119    Em especial, para efeitos do cálculo das «toneladas‑quilómetro», é tomado em consideração o consumo de combustível, cuja determinação se faz através de uma fórmula de cálculo que visa estabelecer, sempre que possível, o consumo real de combustível nos voos abrangidos pela Directiva 2008/101.

120    É à luz deste aspecto relacionado com a tomada em consideração do consumo de combustível na totalidade dos voos internacionais com chegada ou com partida em aeródromos situados no território dos Estados‑Membros que deve ser examinada a validade da Directiva 2008/101 no âmbito do processo principal.

*Instruções*.
a: Segundo o excerto sobre a Directiva 2008/101, o que é tomado em consideração para efeitos do cálculo das «toneladas‑quilómetro»?
b: Reproduza o trecho do excerto sobre a Directiva 2008/101 que começa nas palavras "119    Em especial, para" e termina depois de "pela Directiva 2008/101.".
c: Retome o excerto sobre a Directiva 2008/101 a partir do ponto em que ele termina.
Os itens não desempenham qualquer papel nesta parte.

Entradas de dados guardados:
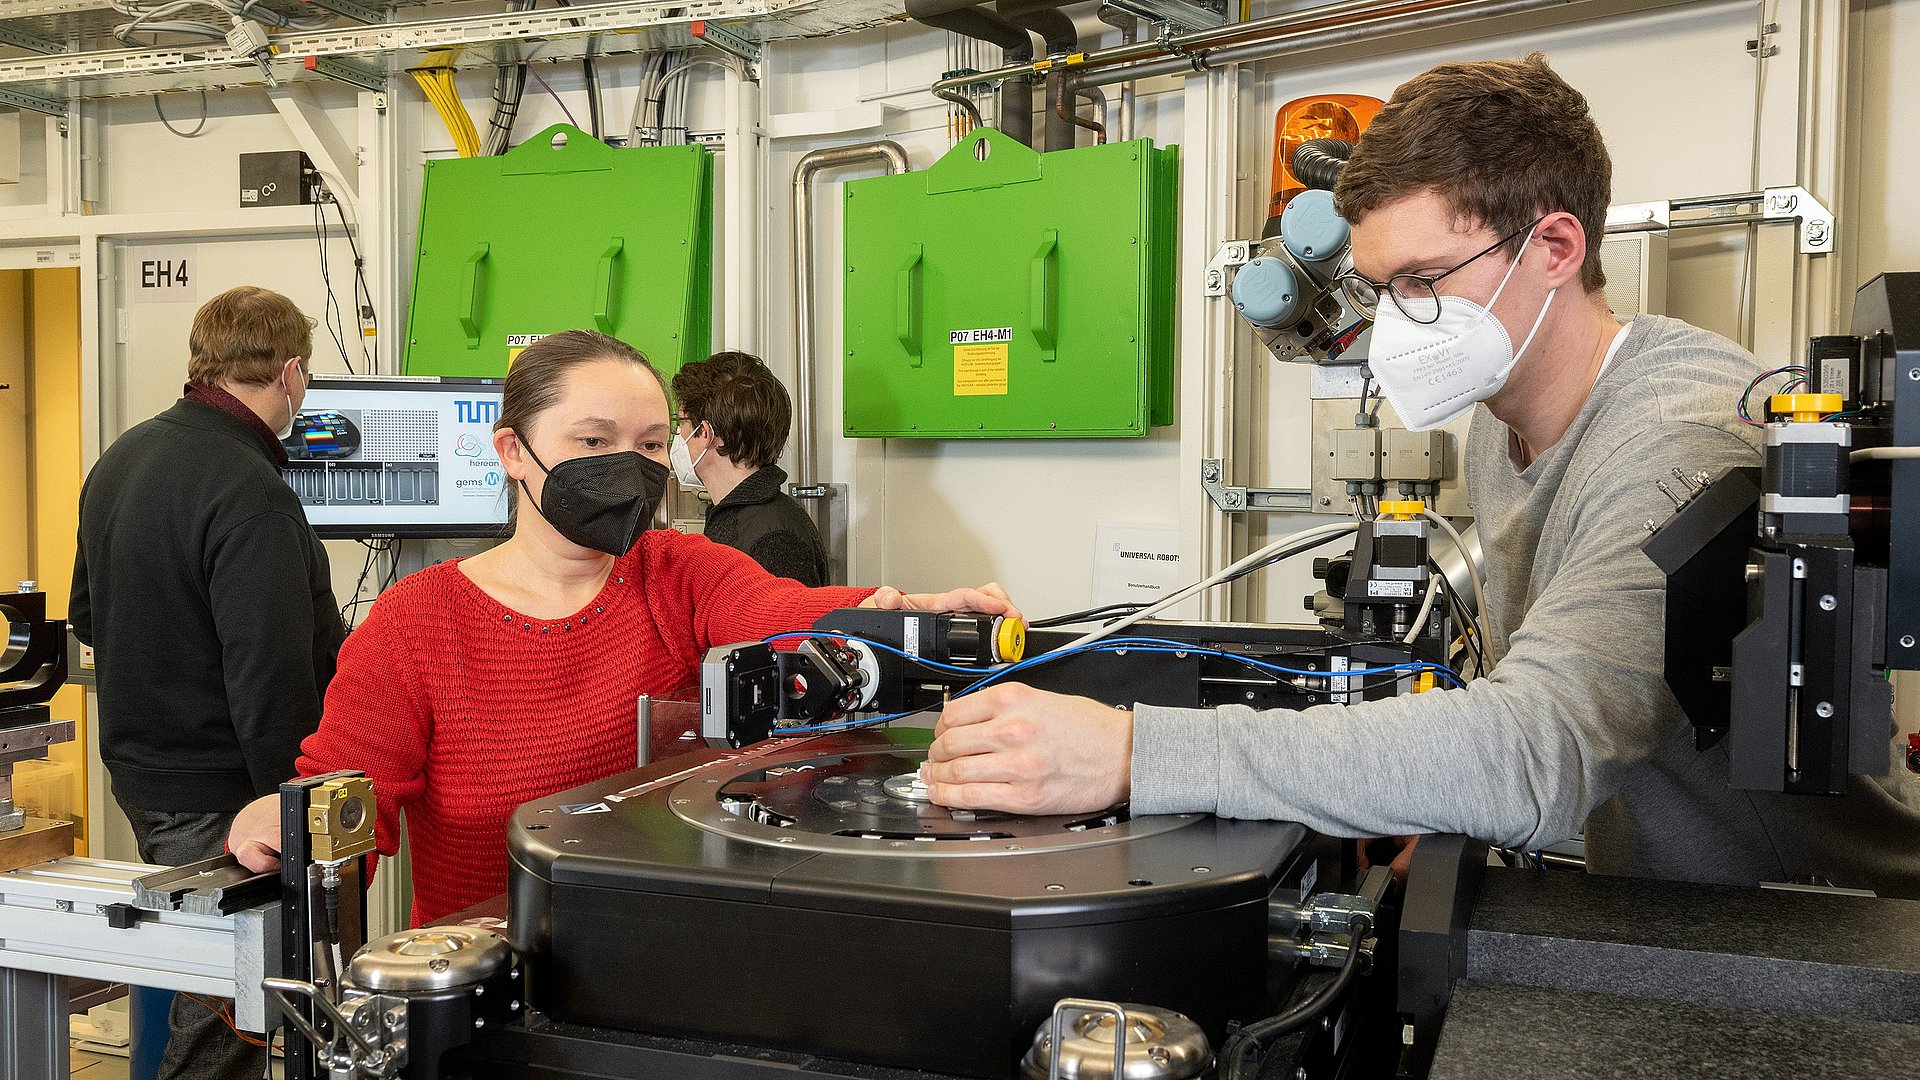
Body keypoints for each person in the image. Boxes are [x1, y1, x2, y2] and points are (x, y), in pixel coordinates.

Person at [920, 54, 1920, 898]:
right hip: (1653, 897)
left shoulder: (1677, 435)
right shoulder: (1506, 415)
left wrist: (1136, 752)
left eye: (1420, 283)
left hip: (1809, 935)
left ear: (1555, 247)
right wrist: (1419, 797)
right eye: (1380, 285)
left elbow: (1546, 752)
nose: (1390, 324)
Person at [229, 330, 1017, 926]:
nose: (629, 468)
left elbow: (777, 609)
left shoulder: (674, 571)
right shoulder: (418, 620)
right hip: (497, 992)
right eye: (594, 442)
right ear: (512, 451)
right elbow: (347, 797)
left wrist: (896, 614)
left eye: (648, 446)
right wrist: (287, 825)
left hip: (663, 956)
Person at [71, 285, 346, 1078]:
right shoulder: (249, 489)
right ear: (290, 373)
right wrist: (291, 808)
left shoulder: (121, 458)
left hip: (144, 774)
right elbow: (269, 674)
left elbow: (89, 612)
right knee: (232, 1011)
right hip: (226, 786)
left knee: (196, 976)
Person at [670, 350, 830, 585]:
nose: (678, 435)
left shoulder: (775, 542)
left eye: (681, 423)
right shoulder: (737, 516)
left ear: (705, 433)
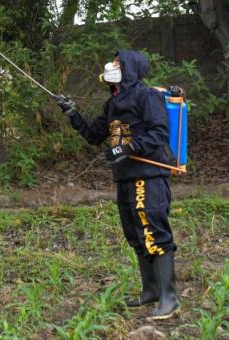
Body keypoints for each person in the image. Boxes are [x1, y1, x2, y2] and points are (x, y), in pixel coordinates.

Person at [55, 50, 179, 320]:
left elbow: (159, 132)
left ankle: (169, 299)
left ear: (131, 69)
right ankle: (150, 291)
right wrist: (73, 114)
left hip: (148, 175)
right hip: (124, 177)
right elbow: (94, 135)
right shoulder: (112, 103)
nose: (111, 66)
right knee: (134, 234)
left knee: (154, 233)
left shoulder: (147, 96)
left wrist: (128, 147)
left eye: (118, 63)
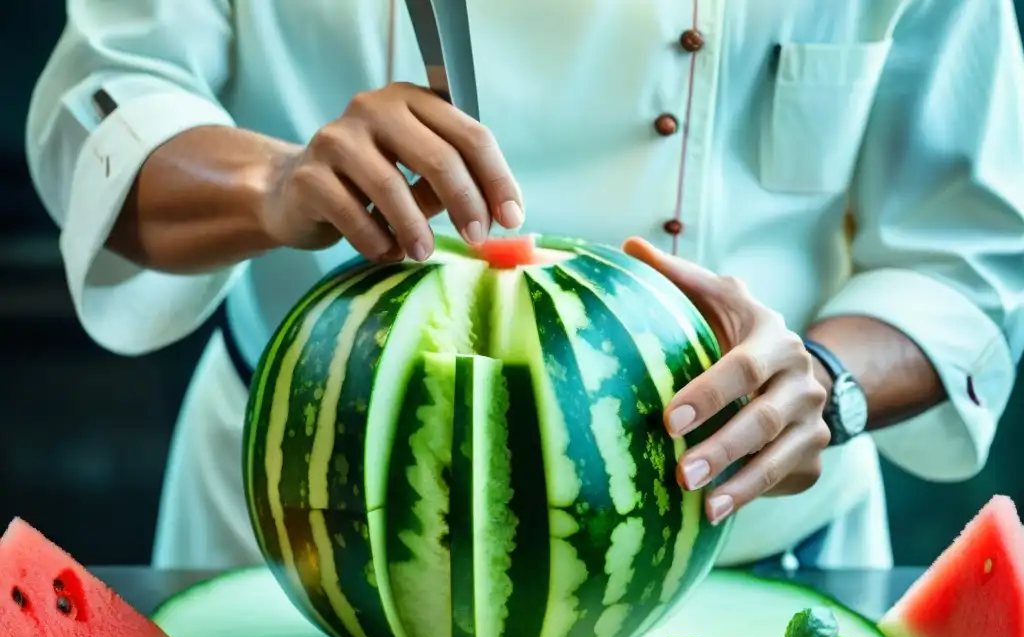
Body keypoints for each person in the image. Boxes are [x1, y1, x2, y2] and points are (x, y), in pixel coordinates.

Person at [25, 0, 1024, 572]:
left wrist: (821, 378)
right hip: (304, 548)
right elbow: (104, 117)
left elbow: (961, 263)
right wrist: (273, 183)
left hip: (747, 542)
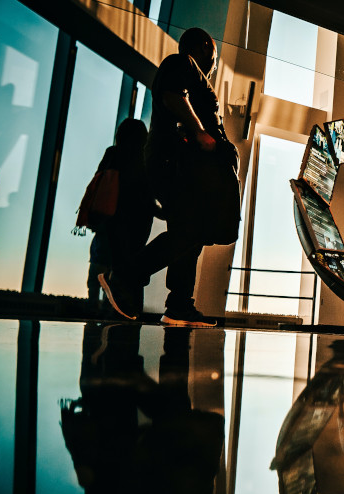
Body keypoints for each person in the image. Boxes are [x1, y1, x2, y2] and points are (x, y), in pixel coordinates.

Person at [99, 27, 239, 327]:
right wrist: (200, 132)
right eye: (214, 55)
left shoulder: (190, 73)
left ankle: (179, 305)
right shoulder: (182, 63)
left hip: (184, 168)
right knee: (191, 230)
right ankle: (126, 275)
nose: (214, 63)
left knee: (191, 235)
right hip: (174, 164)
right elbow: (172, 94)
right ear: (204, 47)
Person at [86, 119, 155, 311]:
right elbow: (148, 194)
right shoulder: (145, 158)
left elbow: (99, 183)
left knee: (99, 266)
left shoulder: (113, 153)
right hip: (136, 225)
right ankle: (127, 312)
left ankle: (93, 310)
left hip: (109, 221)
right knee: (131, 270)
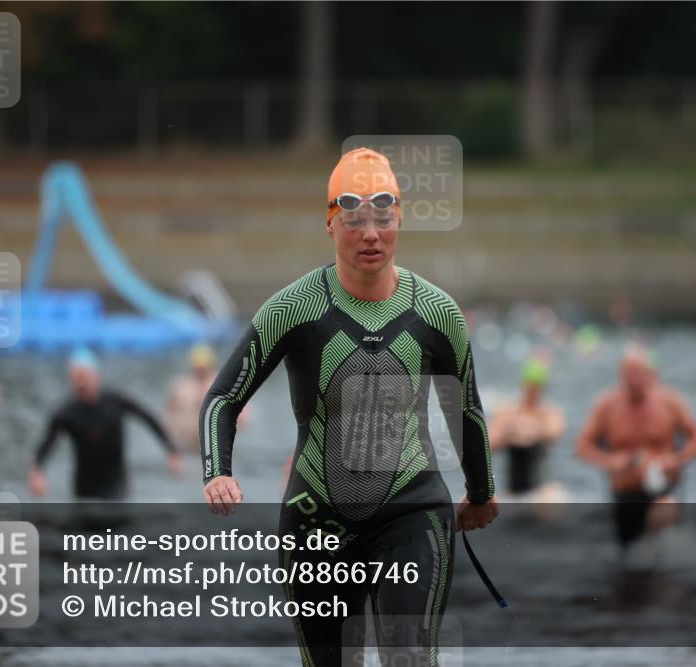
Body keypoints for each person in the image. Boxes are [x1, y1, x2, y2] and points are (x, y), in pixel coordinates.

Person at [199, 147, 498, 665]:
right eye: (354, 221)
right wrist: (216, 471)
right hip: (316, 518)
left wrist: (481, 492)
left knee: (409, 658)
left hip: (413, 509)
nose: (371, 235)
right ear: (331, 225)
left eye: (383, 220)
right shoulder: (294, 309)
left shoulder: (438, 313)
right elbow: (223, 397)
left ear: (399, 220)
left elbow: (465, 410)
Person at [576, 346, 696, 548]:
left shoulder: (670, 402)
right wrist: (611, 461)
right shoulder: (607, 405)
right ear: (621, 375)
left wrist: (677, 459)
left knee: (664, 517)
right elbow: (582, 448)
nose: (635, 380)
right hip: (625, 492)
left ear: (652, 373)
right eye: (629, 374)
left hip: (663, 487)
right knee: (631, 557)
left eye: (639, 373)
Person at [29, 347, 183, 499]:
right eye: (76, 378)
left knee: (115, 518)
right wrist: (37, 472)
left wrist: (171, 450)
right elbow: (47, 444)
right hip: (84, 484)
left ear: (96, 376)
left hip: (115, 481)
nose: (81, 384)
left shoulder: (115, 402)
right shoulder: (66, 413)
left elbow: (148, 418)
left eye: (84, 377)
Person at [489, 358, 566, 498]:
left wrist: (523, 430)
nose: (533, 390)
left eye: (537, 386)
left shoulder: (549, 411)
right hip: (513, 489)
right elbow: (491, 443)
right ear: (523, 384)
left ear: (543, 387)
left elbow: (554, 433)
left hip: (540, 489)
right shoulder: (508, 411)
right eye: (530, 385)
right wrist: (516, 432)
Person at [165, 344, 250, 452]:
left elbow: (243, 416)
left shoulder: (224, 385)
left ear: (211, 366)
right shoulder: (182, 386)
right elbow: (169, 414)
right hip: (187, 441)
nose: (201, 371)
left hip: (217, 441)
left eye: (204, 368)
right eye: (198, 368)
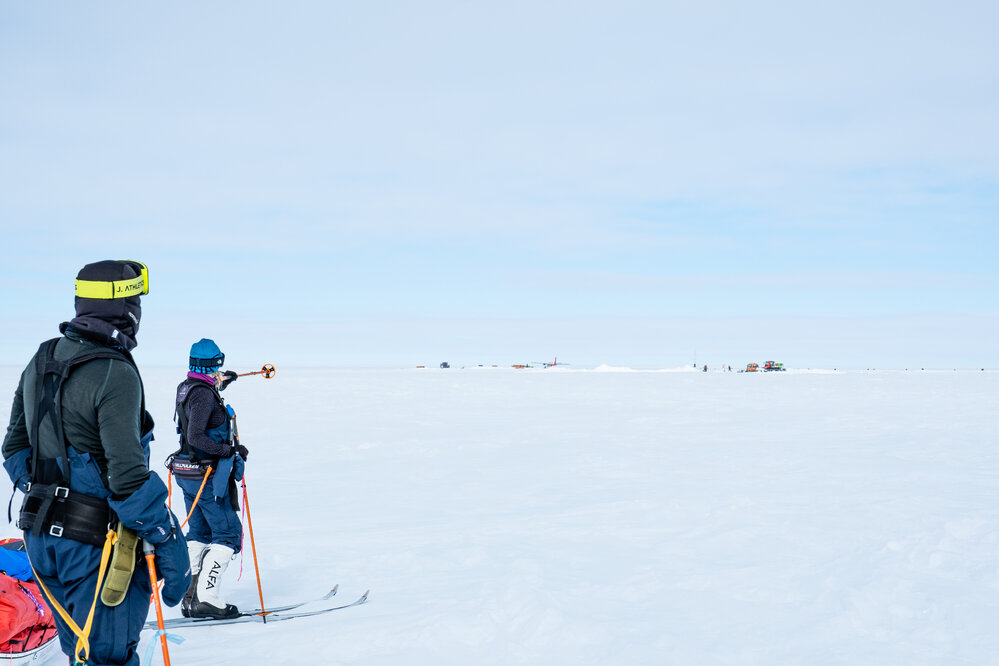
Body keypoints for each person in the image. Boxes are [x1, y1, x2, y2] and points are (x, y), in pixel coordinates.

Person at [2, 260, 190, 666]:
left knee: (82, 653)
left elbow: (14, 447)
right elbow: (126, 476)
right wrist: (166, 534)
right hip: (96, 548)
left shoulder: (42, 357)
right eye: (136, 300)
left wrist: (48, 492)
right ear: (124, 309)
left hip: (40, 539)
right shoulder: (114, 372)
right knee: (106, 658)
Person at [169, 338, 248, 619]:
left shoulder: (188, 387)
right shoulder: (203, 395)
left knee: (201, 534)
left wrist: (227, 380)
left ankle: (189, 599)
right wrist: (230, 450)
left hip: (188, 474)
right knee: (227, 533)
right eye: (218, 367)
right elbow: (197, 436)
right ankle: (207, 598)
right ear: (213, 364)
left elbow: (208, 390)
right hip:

*Respostas*.
a: É tomado em consideração o consumo de combustível.

b:
119    Em especial, para efeitos do cálculo das «toneladas‑quilómetro», é tomado em consideração o consumo de combustível, cuja determinação se faz através de uma fórmula de cálculo que visa estabelecer, sempre que possível, o consumo real de combustível nos voos abrangidos pela Directiva 2008/101.

c:
2.     Quanto à competência da União para adoptar a Directiva 2008/101, à luz das regras de direito internacional consuetudinário que podem ser invocadas no âmbito do processo principal

121    Como foi salientado no n.° 108 do presente acórdão, os três princípios do direito internacional consuetudinário que podem ser invocados, no presente processo, para efeitos da apreciação da validade da Directiva 2008/101 pelo Tribunal de Justiça, estão, em grande medida, relacionados com o âmbito de aplicação territorial da Directiva 2003/87, conforme alterada pela Directiva 2008/101.

122    Deve salientar‑se desde já que o direito da União e, em particular, a Directiva 2008/101 não podem tornar a Directiva 2003/87 aplicável, enquanto tal, às aeronaves registadas em Estados terceiros, que se encontrem a sobrevoar estes últimos ou o alto mar.

123    Com efeito, as competências da União devem ser exercidas com respeito do direito internacional, de forma que a Directiva 2008/101 deve ser interpretada, e o seu âmbito de aplicação circunscrito, à luz das normas pertinentes do direito internacional do mar e do direito internacional aéreo (v., neste sentido, acórdão Poulsen e Diva Navigation, já referido, n.° 9).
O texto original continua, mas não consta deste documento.